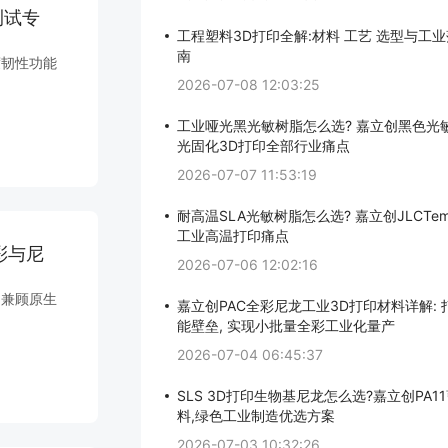
测试专
工程塑料3D打印全解:材料 工艺 选型与工
南
度韧性功能
2026-07-08 12:03:25
工业哑光黑光敏树脂怎么选? 嘉立创黑色光
光固化3D打印全部行业痛点
2026-07-07 11:53:19
耐高温SLA光敏树脂怎么选? 嘉立创JLCTe
工业高温打印痛点
彩与尼
2026-07-06 12:02:16
，兼顾原生
嘉立创PAC全彩尼龙工业3D打印材料详解:
能壁垒, 实现小批量全彩工业化量产
2026-07-04 06:45:37
SLS 3D打印生物基尼龙怎么选?嘉立创PA1
料,绿色工业制造优选方案
2026-07-03 10:32:26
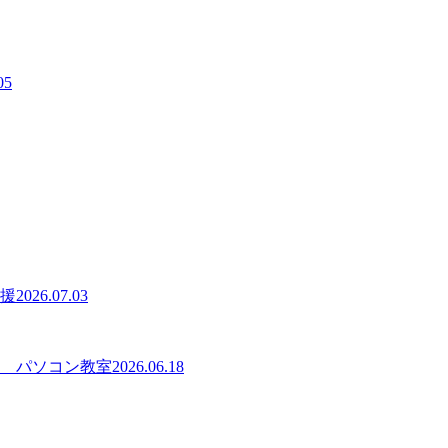
05
支援
2026.07.03
 パソコン教室
2026.06.18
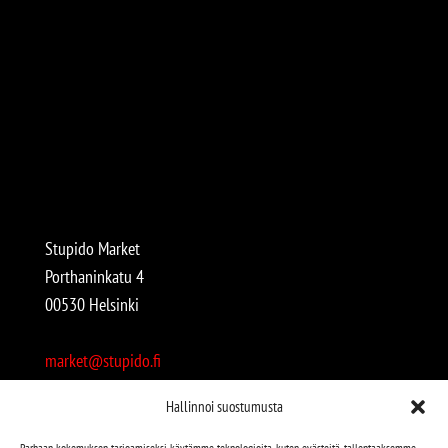
Stupido Market
Porthaninkatu 4
00530 Helsinki
market@stupido.fi
+358 50 4708664
Hallinnoi suostumusta
Avoinna:
Parhaan kokemuksen tarjoamiseksi käytämme teknologioita, kuten evästeitä, tallentaaksemme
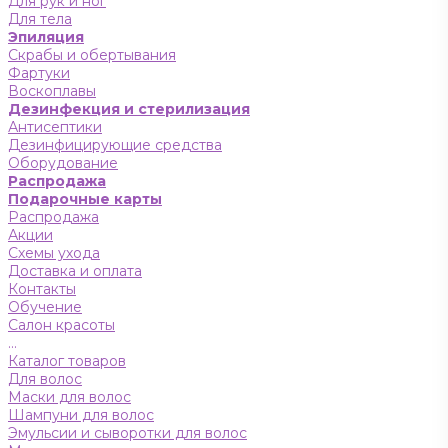
Для рук и ног
Для тела
Эпиляция
Скрабы и обертывания
Фартуки
Воскоплавы
Дезинфекция и стерилизация
Антисептики
Дезинфицирующие средства
Оборудование
Распродажа
Подарочные карты
Распродажа
Акции
Схемы ухода
Доставка и оплата
Контакты
Обучение
Салон красоты
...
Каталог товаров
Для волос
Маски для волос
Шампуни для волос
Эмульсии и сыворотки для волос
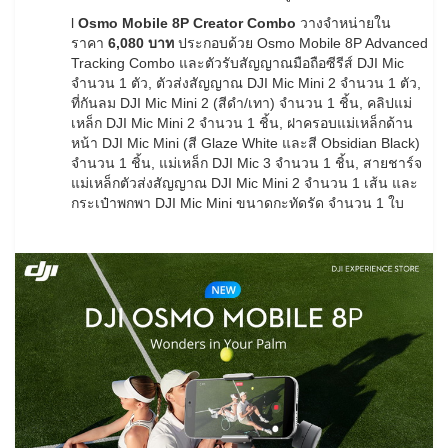
l
Osmo Mobile 8P Creator Combo
วางจำหน่ายใน
ราคา
6,080 บาท
ประกอบด้วย Osmo Mobile 8P Advanced
Tracking Combo และตัวรับสัญญาณมือถือซีรีส์ DJI Mic
จำนวน 1 ตัว, ตัวส่งสัญญาณ DJI Mic Mini 2 จำนวน 1 ตัว,
ที่กันลม DJI Mic Mini 2 (สีดำ/เทา) จำนวน 1 ชิ้น, คลิปแม่
เหล็ก DJI Mic Mini 2 จำนวน 1 ชิ้น, ฝาครอบแม่เหล็กด้าน
หน้า DJI Mic Mini (สี Glaze White และสี Obsidian Black)
จำนวน 1 ชิ้น, แม่เหล็ก DJI Mic 3 จำนวน 1 ชิ้น, สายชาร์จ
แม่เหล็กตัวส่งสัญญาณ DJI Mic Mini 2 จำนวน 1 เส้น และ
กระเป๋าพกพา DJI Mic Mini ขนาดกะทัดรัด จำนวน 1 ใบ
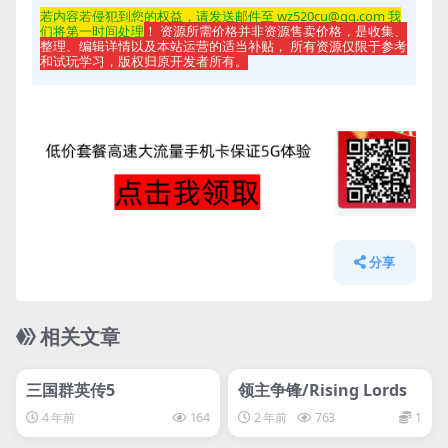
若内容若侵
犯到您的权益，请发送邮件至 wz520cu@qq.com 我
们将第一时间处理
！ 资源所需价格并非资源售卖价格，是收集、
整理、编辑详情以及本站运营的适当补贴， 所有资源仅限于参考
和试玩学习，版权归原开发者所有。
分享
相关文章
管理发布
HOT
管理发布
HOT
svip专属
svip专属
三国群英传5
领主争锋/Rising Lords
4 年前
164
2 年前
763
1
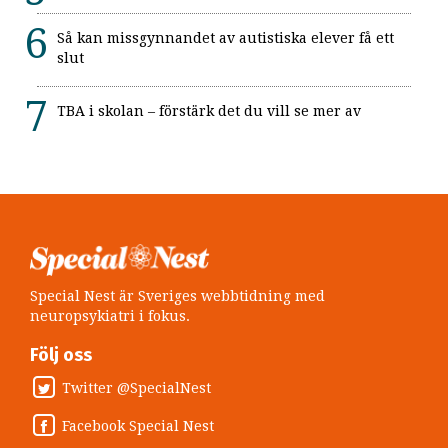
Så kan missgynnandet av autistiska elever få ett
slut
TBA i skolan – förstärk det du vill se mer av
Special Nest är Sveriges webbtidning med
neuropsykiatri i fokus.
Följ oss
Twitter @SpecialNest
Facebook Special Nest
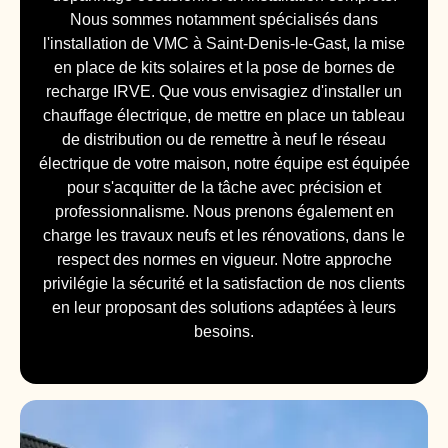
Nous sommes notamment spécialisés dans
l'installation de VMC à Saint-Denis-le-Gast, la mise
en place de kits solaires et la pose de bornes de
recharge IRVE. Que vous envisagiez d'installer un
chauffage électrique, de mettre en place un tableau
de distribution ou de remettre à neuf le réseau
électrique de votre maison, notre équipe est équipée
pour s'acquitter de la tâche avec précision et
professionnalisme. Nous prenons également en
charge les travaux neufs et les rénovations, dans le
respect des normes en vigueur. Notre approche
privilégie la sécurité et la satisfaction de nos clients
en leur proposant des solutions adaptées à leurs
besoins.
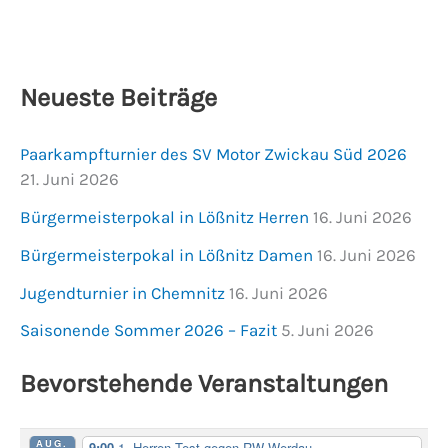
Neueste Beiträge
Paarkampfturnier des SV Motor Zwickau Süd 2026
21. Juni 2026
Bürgermeisterpokal in Lößnitz Herren
16. Juni 2026
Bürgermeisterpokal in Lößnitz Damen
16. Juni 2026
Jugendturnier in Chemnitz
16. Juni 2026
Saisonende Sommer 2026 – Fazit
5. Juni 2026
Bevorstehende Veranstaltungen
AUG.
9:00
1. Herren Test gegen RW Werdau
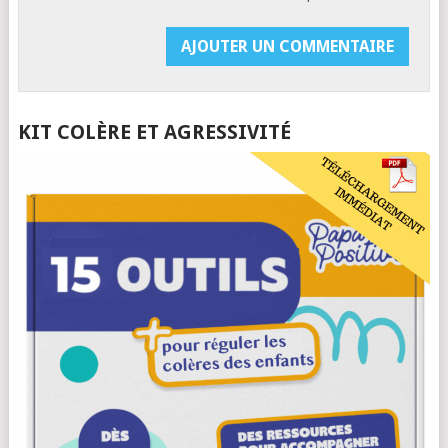
KIT COLÈRE ET AGRESSIVITÉ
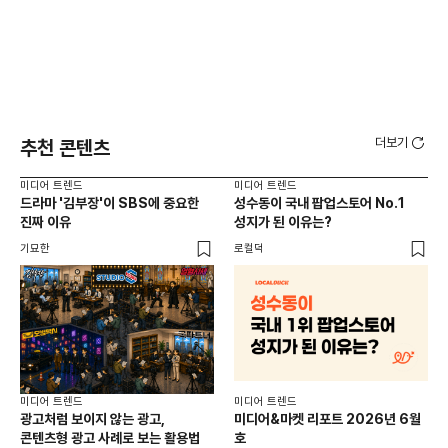
더보기
추천 콘텐츠
미디어 트렌드
미디어 트렌드
미디
드라마 '김부장'이 SBS에 중요한
성수동이 국내 팝업스토어 No.1
요
진짜 이유
성지가 된 이유는?
않습
유튜
기묘한
로컬덕
유광
미디어 트렌드
미디어 트렌드
미디
광고처럼 보이지 않는 광고,
미디어&마켓 리포트 2026년 6월
연령
콘텐츠형 광고 사례로 보는 활용법
호
타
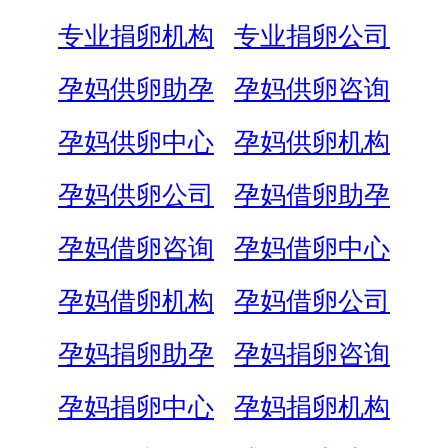
专业捐卵机构
专业捐卵公司
孕妈供卵助孕
孕妈供卵咨询
孕妈供卵中心
孕妈供卵机构
孕妈供卵公司
孕妈借卵助孕
孕妈借卵咨询
孕妈借卵中心
孕妈借卵机构
孕妈借卵公司
孕妈捐卵助孕
孕妈捐卵咨询
孕妈捐卵中心
孕妈捐卵机构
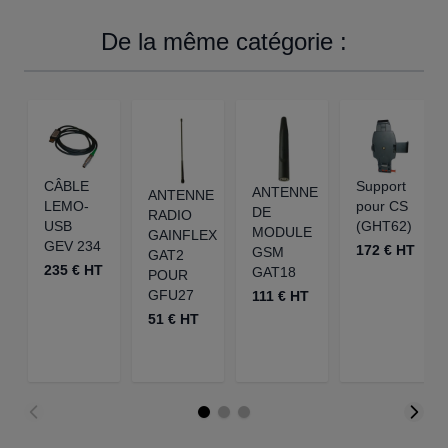
De la même catégorie :
CÂBLE
Support
ANTENNE
ANTENNE
LEMO-
pour CS
DE
RADIO
USB
(GHT62)
MODULE
GAINFLEX
GEV 234
172 € HT
GSM
GAT2
235 € HT
GAT18
POUR
GFU27
111 € HT
51 € HT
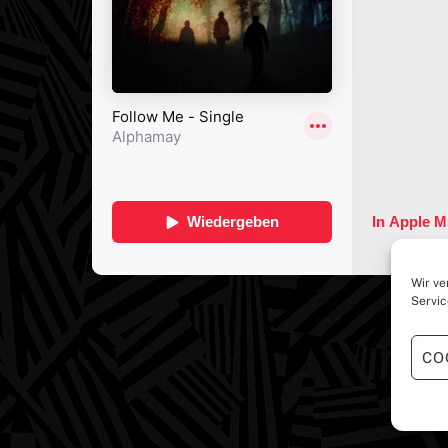
Wir ve
Servic
CO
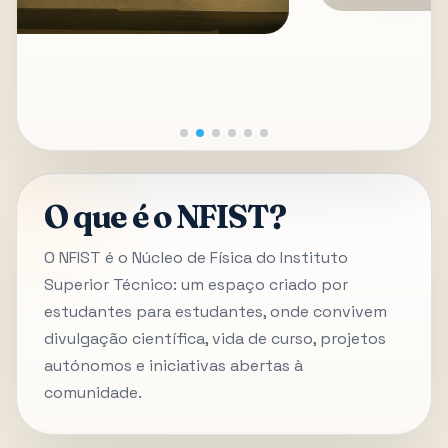
O que é o NFIST?
O NFIST é o Núcleo de Física do Instituto
Superior Técnico: um espaço criado por
estudantes para estudantes, onde convivem
divulgação científica, vida de curso, projetos
autónomos e iniciativas abertas à
comunidade.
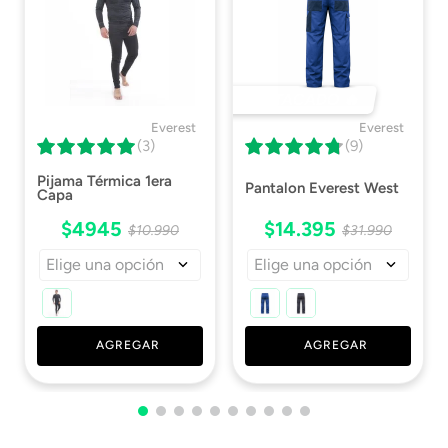
DESTACADO 🔥
Everest
Everest
(3)
(9)
Pijama Térmica 1era
Pantalon Everest West
Capa
$
4945
$
14
.
395
$
10
.
990
$
31
.
990
Elige una opción
Elige una opción
AGREGAR
AGREGAR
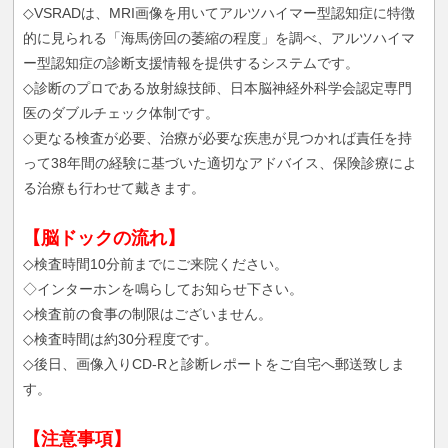
◇VSRADは、MRI画像を用いてアルツハイマー型認知症に特徴
的に見られる「海馬傍回の萎縮の程度」を調べ、アルツハイマ
ー型認知症の診断支援情報を提供するシステムです。
◇診断のプロである放射線技師、日本脳神経外科学会認定専門
医のダブルチェック体制です。
◇更なる検査が必要、治療が必要な疾患が見つかれば責任を持
って38年間の経験に基づいた適切なアドバイス、保険診療によ
る治療も行わせて戴きます。
【脳ドックの流れ】
◇検査時間10分前までにご来院ください。
◇インターホンを鳴らしてお知らせ下さい。
◇検査前の食事の制限はございません。
◇検査時間は約30分程度です。
◇後日、画像入りCD-Rと診断レポートをご自宅へ郵送致しま
す。
【注意事項】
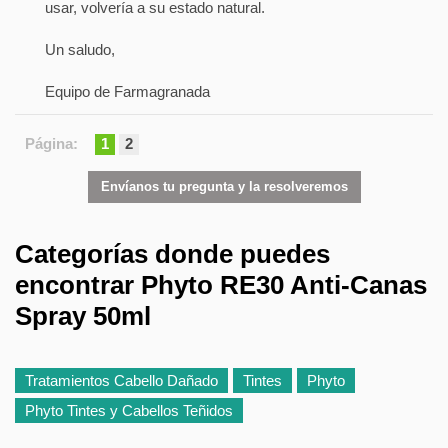
usar, volvería a su estado natural.
Un saludo,
Equipo de Farmagranada
Página:
1
2
Envíanos tu pregunta y la resolveremos
Categorías donde puedes
encontrar Phyto RE30 Anti-Canas
Spray 50ml
Tratamientos Cabello Dañado
Tintes
Phyto
Phyto Tintes y Cabellos Teñidos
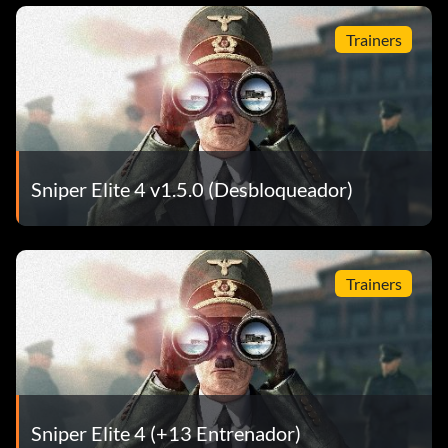
Trainers
Sniper Elite 4 v1.5.0 (Desbloqueador)
Trainers
Sniper Elite 4 (+13 Entrenador)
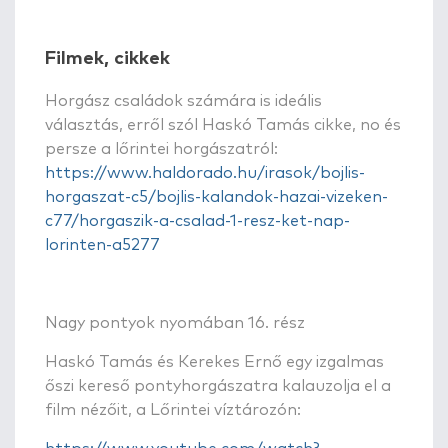
Filmek, cikkek
Horgász családok számára is ideális
választás, erről szól Haskó Tamás cikke, no és
persze a lőrintei horgászatról:
https://www.haldorado.hu/irasok/bojlis-
horgaszat-c5/bojlis-kalandok-hazai-vizeken-
c77/horgaszik-a-csalad-1-resz-ket-nap-
lorinten-a5277
Nagy pontyok nyomában 16. rész
Haskó Tamás és Kerekes Ernő egy izgalmas
őszi kereső pontyhorgászatra kalauzolja el a
film nézőit, a Lőrintei víztározón:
****************************************
Aim of the exercise: Write out each entry exactly, images excluded.

The completed task:
测试专
工程塑料3D打印全解:材料 工艺 选型与工
南
度韧性功能
2026-07-08 12:03:25
工业哑光黑光敏树脂怎么选? 嘉立创黑色光
光固化3D打印全部行业痛点
2026-07-07 11:53:19
耐高温SLA光敏树脂怎么选? 嘉立创JLCTe
工业高温打印痛点
彩与尼
2026-07-06 12:02:16
，兼顾原生
嘉立创PAC全彩尼龙工业3D打印材料详解:
能壁垒, 实现小批量全彩工业化量产
2026-07-04 06:45:37
SLS 3D打印生物基尼龙怎么选?嘉立创PA1
料,绿色工业制造优选方案
2026-07-03 10:32:26
05
支援
2026.07.03
 パソコン教室
2026.06.18
Stupido Market
Porthaninkatu 4
00530 Helsinki
market@stupido.fi
+358 50 4708664
Hallinnoi suostumusta
Avoinna:
Parhaan kokemuksen tarjoamiseksi käytämme teknologioita, kuten evästeitä, tallentaaksemme
Для рук и ног
Для тела
Эпиляция
Скрабы и обертывания
Фартуки
Воскоплавы
Дезинфекция и стерилизация
Антисептики
Дезинфицирующие средства
Оборудование
Распродажа
Подарочные карты
Распродажа
Акции
Схемы ухода
Доставка и оплата
Контакты
Обучение
Салон красоты
...
Каталог товаров
Для волос
Маски для волос
Шампуни для волос
Эмульсии и сыворотки для волос
l
Osmo Mobile 8P Creator Combo
วางจำหน่ายใน
ราคา
6,080 บาท
ประกอบด้วย Osmo Mobile 8P Advanced
Tracking Combo และตัวรับสัญญาณมือถือซีรีส์ DJI Mic
จำนวน 1 ตัว, ตัวส่งสัญญาณ DJI Mic Mini 2 จำนวน 1 ตัว,
ที่กันลม DJI Mic Mini 2 (สีดำ/เทา) จำนวน 1 ชิ้น, คลิปแม่
เหล็ก DJI Mic Mini 2 จำนวน 1 ชิ้น, ฝาครอบแม่เหล็กด้าน
หน้า DJI Mic Mini (สี Glaze White และสี Obsidian Black)
จำนวน 1 ชิ้น, แม่เหล็ก DJI Mic 3 จำนวน 1 ชิ้น, สายชาร์จ
แม่เหล็กตัวส่งสัญญาณ DJI Mic Mini 2 จำนวน 1 เส้น และ
กระเป๋าพกพา DJI Mic Mini ขนาดกะทัดรัด จำนวน 1 ใบ
若内容若侵
犯到您的权益，请发送邮件至 wz520cu@qq.com 我
们将第一时间处理
！ 资源所需价格并非资源售卖价格，是收集、
整理、编辑详情以及本站运营的适当补贴， 所有资源仅限于参考
和试玩学习，版权归原开发者所有。
分享
相关文章
管理发布
HOT
管理发布
HOT
svip专属
svip专属
三国群英传5
领主争锋/Rising Lords
4 年前
164
2 年前
763
1
Så kan missgynnandet av autistiska elever få ett
slut
TBA i skolan – förstärk det du vill se mer av
Special Nest är Sveriges webbtidning med
neuropsykiatri i fokus.
Följ oss
Twitter @SpecialNest
Facebook Special Nest
Nous sommes notamment spécialisés dans
l'installation de VMC à Saint-Denis-le-Gast, la mise
en place de kits solaires et la pose de bornes de
recharge IRVE. Que vous envisagiez d'installer un
chauffage électrique, de mettre en place un tableau
de distribution ou de remettre à neuf le réseau
électrique de votre maison, notre équipe est équipée
pour s'acquitter de la tâche avec précision et
professionnalisme. Nous prenons également en
charge les travaux neufs et les rénovations, dans le
respect des normes en vigueur. Notre approche
privilégie la sécurité et la satisfaction de nos clients
en leur proposant des solutions adaptées à leurs
besoins.
Neueste Beiträge
Paarkampfturnier des SV Motor Zwickau Süd 2026
21. Juni 2026
Bürgermeisterpokal in Lößnitz Herren
16. Juni 2026
Bürgermeisterpokal in Lößnitz Damen
16. Juni 2026
Jugendturnier in Chemnitz
16. Juni 2026
Saisonende Sommer 2026 – Fazit
5. Juni 2026
Bevorstehende Veranstaltungen
AUG.
9:00
1. Herren Test gegen RW Werdau
KIT COLÈRE ET AGRESSIVITÉ
더보기
추천 콘텐츠
미디어 트렌드
미디어 트렌드
미디
드라마 '김부장'이 SBS에 중요한
성수동이 국내 팝업스토어 No.1
요
진짜 이유
성지가 된 이유는?
않습
유튜
기묘한
로컬덕
유광
미디어 트렌드
미디어 트렌드
미디
광고처럼 보이지 않는 광고,
미디어&마켓 리포트 2026년 6월
연령
콘텐츠형 광고 사례로 보는 활용법
호
타
专业捐卵机构
专业捐卵公司
孕妈供卵助孕
孕妈供卵咨询
孕妈供卵中心
孕妈供卵机构
孕妈供卵公司
孕妈借卵助孕
孕妈借卵咨询
孕妈借卵中心
孕妈借卵机构
孕妈借卵公司
孕妈捐卵助孕
孕妈捐卵咨询
孕妈捐卵中心
孕妈捐卵机构
De la même catégorie :
CÂBLE
Support
ANTENNE
ANTENNE
LEMO-
pour CS
DE
RADIO
USB
(GHT62)
MODULE
GAINFLEX
GEV 234
172 € HT
GSM
GAT2
235 € HT
GAT18
POUR
GFU27
111 € HT
51 € HT
Wir ve
Servic
CO
O que é o NFIST?
O NFIST é o Núcleo de Física do Instituto
Superior Técnico: um espaço criado por
estudantes para estudantes, onde convivem
divulgação científica, vida de curso, projetos
autónomos e iniciativas abertas à
comunidade.
DESTACADO 🔥
Everest
Everest
(3)
(9)
Pijama Térmica 1era
Pantalon Everest West
Capa
$
4945
$
14
.
395
$
10
.
990
$
31
.
990
Elige una opción
Elige una opción
AGREGAR
AGREGAR
◇VSRADは、MRI画像を用いてアルツハイマー型認知症に特徴
的に見られる「海馬傍回の萎縮の程度」を調べ、アルツハイマ
ー型認知症の診断支援情報を提供するシステムです。
◇診断のプロである放射線技師、日本脳神経外科学会認定専門
医のダブルチェック体制です。
◇更なる検査が必要、治療が必要な疾患が見つかれば責任を持
って38年間の経験に基づいた適切なアドバイス、保険診療によ
る治療も行わせて戴きます。
【脳ドックの流れ】
◇検査時間10分前までにご来院ください。
◇インターホンを鳴らしてお知らせ下さい。
◇検査前の食事の制限はございません。
◇検査時間は約30分程度です。
◇後日、画像入りCD-Rと診断レポートをご自宅へ郵送致しま
す。
【注意事項】
usar, volvería a su estado natural.
Un saludo,
Equipo de Farmagranada
Página:
1
2
Envíanos tu pregunta y la resolveremos
Categorías donde puedes
encontrar Phyto RE30 Anti-Canas
Spray 50ml
Tratamientos Cabello Dañado
Tintes
Phyto
Phyto Tintes y Cabellos Teñidos
Trainers
Sniper Elite 4 v1.5.0 (Desbloqueador)
Trainers
Sniper Elite 4 (+13 Entrenador)
Filmek, cikkek
Horgász családok számára is ideális
választás, erről szól Haskó Tamás cikke, no és
persze a lőrintei horgászatról:
https://www.haldorado.hu/irasok/bojlis-
horgaszat-c5/bojlis-kalandok-hazai-vizeken-
c77/horgaszik-a-csalad-1-resz-ket-nap-
lorinten-a5277
Nagy pontyok nyomában 16. rész
Haskó Tamás és Kerekes Ernő egy izgalmas
őszi kereső pontyhorgászatra kalauzolja el a
film nézőit, a Lőrintei víztározón:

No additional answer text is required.